An Expert Interview about Oncologic Surgery

An Expert Interview about Oncologic Surgery

What is oncology?

Two decades of the 21st century have passed already, but the general understanding of terms like cancer and oncology still needs massive improvement. Not saying it is as bad as the early’ 90s! Anyhow, when we use the term cancer, we are talking about the rapid growth of cells in the part of the body under discussion. That is cancer sorted, but what is oncology? Well, the branch of medicine that deals with the study of cancer is known as oncology[i]. We are going to keep things nice and simple at this stage of discussion, so no more than that! 

What is oncologic surgery?

It is prudent to mention here that you will come across another variant of this term i.e. surgical oncology as well. Both these terms mean the same thing, so please don’t get confused. Coming towards the more important things that we need to answer, what happens in this surgery? Well, as you can guess, a surgeon makes incisions to remove the cancerous tumors from the body of the patient [ii]. In some cases, removing the entire clone of cancerous cells is a realistic feat while in other cases, the surgeon is left with no option but to remove as much as he can. This later activity on the part of an oncologic surgeon is called debulking. 

How to prepare for an oncologic surgery?

There are a few important points to keep in mind when a patient is getting ready for oncologic surgery. Firstly, the patient has to abstain from drinking or eating before the surgery [iii]. The exact duration of this fasting period is specified by a doctor. Then, on the day of operation, a consultancy meeting between surgeon and patient is scheduled before the surgery. To subside the side effects of anesthesia, a medicine might be prescribed, which the patient can opt for and not feel too drowsy later. General anesthesia is the recommended way to proceed with oncological surgery.

What happens during an oncologic surgery?

We have already talked about how an oncologic surgery is focused on removing the cancerous cells and tissues. But don’t be surprised if the surgeon removes a small healthy tissue from the tumorous area, commonly called margin. That is not all though. Sometimes, lymph nodes are removed as well. You must be wondering about the purpose of these removals? Well, the removed margin and lymph nodes are sent to a pathology lab, where more about the type of cancer as well its stage can be learned. This is of course possible only if cancer has spread to the margin and lymph nodes. Good news anyway, if it has not! 

How is it done?

There are two methods of conducting oncologic surgery. The first one is called open surgery. In this method, scalpels are used to make incisions. Once the incisions are made, the tumor is removed. The other method of removing cancerous cells via oncologic surgery is called laparoscopic surgery. What happens in this method? A laparoscope is a small tube, which comes attached to a small camera. Once the laparoscope is at the destined target, the oncologic surgeon can use his or her tools to remove the tumorous masses. This surgical procedure is also known as the minimally invasive surgical procedure of removing the cancer cells.

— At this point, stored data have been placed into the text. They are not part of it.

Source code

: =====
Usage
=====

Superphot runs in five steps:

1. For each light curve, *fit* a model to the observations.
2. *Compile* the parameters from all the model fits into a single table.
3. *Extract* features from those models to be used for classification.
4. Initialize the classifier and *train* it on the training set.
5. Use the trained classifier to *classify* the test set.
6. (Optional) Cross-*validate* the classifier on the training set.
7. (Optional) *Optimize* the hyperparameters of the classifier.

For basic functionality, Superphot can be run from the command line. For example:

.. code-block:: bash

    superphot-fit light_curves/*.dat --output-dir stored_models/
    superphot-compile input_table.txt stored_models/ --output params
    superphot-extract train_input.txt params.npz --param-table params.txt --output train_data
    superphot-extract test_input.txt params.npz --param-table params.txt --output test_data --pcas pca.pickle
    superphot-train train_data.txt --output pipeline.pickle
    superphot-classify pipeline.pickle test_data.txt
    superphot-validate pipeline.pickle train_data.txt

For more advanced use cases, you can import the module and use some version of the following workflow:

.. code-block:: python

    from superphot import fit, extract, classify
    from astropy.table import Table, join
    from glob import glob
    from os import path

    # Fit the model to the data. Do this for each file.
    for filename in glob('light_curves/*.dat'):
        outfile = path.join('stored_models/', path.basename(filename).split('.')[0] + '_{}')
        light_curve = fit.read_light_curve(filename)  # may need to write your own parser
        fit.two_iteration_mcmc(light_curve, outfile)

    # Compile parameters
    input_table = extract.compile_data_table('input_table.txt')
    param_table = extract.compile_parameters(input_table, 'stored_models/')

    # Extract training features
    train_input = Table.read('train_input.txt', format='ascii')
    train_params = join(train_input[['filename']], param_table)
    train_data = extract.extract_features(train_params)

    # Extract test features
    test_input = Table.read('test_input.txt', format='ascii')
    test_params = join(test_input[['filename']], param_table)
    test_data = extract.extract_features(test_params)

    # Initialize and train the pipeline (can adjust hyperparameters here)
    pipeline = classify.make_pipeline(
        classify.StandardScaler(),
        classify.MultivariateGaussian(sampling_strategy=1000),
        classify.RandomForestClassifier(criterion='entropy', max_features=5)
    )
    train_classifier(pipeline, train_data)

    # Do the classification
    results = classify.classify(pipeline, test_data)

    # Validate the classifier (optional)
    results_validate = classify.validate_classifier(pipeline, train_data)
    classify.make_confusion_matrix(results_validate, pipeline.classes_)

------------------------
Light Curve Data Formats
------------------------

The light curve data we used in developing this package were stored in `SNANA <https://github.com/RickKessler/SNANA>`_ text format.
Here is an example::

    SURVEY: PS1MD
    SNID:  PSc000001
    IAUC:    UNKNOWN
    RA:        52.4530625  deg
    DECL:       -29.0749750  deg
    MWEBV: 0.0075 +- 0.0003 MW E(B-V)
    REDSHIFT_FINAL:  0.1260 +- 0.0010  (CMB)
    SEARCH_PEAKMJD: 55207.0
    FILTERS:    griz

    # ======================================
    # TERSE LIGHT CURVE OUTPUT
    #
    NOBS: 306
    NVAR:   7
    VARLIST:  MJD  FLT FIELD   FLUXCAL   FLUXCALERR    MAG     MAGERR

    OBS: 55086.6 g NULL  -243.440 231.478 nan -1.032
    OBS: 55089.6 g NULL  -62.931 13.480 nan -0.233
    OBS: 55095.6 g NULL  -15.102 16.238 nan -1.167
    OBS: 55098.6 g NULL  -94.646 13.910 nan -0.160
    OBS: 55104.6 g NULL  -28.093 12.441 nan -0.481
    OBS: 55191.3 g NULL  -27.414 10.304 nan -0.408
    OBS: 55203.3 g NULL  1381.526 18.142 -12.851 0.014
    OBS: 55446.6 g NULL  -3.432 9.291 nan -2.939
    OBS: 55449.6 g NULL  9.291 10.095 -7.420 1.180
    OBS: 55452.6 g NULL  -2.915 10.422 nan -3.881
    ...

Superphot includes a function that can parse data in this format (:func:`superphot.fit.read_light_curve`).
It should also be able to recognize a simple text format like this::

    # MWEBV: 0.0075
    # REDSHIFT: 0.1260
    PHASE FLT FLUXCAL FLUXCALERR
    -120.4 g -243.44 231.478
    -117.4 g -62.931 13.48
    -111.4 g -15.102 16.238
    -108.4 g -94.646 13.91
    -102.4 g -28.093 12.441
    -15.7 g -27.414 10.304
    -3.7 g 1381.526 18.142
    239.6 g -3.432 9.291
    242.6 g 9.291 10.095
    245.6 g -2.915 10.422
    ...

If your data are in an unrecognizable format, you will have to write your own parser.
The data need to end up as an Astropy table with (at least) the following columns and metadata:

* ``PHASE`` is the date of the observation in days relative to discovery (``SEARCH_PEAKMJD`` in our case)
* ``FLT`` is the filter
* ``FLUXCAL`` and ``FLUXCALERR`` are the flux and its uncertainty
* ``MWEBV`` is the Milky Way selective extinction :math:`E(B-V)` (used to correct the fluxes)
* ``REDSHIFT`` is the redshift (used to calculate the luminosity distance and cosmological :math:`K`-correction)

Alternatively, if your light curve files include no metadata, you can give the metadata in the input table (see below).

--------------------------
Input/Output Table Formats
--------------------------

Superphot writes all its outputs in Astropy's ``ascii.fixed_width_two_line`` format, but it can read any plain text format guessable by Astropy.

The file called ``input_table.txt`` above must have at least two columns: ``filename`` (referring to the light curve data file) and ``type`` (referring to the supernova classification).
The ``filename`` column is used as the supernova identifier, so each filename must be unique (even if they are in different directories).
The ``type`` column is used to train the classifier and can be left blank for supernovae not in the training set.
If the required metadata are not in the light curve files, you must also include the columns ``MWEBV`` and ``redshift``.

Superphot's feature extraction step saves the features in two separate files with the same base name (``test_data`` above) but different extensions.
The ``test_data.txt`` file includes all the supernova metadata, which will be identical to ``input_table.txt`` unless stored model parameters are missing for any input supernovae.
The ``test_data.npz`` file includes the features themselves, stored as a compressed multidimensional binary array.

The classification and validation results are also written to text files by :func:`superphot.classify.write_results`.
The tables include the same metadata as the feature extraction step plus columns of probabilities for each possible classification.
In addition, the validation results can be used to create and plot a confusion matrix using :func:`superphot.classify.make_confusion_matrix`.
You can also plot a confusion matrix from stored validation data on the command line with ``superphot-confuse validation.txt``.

What are the side effects/risks?

For one, the patients who undergo oncologic surgery are going to feel pain. There should be no mincing of words on that part! However, managing this pain with the help of pain killers and other medicines is possible. Coming towards the risks associated with an oncologic surgery, well the biggest risk is that of an infection [iv]. Surgical site infections can complicate things, hence special care must be taken to minimize the chances of a possible infection. The other risk, the chances of which are significantly lower than that of an infection, is that of permanent damage to somebody’s part or organ. If the damage inflicted is too great, the patient might have to undergo another surgery of reconstructive nature.

What are the benefits?

Since the cancerous cells are removed from the body courtesy of oncologic surgery, the chance that the tumor will spread by dividing again is quite thin. However, that is not true for all cancers. Leukemic cancers, which are blood cancers, can never be cured one hundred percent unless the patient undergoes a hematopoietic stem cell transplant. Even then, the risk of cancer relapse cannot be ruled out entirely.

What happens after the surgery?

Once the procedure of an oncologic surgery is completed, the patient is taken to the care unit of the hospital. There, the patient is kept under observation until the side effects of anesthesia wear off completely. Then, the patient and his family are handed over a list of instructions about the dos and the don’ts post oncologic surgeries. On the patient’s part, he or she has to take care of the site where incisions were made. Making sure that no germs find their way through that opening is important, otherwise, one puts themselves at the risk of major complications.

What should be my expectations during recovery?

The answer to this question varies from patient to patient. Some patients are overwhelmed by the happenings of oncologic surgery, so they need more in terms of emotional support. For such cancer patients, talking to therapists might not be a bad idea. Sometimes, the incision made can take longer than normal time to heal and seal properly. For that purpose, your doctor might ask you to take some medicines regularly. More often than not, the recovery after an oncologic surgery can take as much as months.

How do I interpret results?

You don’t, your pathologist does. Remember the bit about margin and lymph nodes? Well, the lab examines those samples under the microscope and conducts all the necessary tests for biomarker identification and staging. Then, a report is composed based on findings. This report is forwarded to your oncologic surgeon, who then tells you about the findings in your next meeting[v].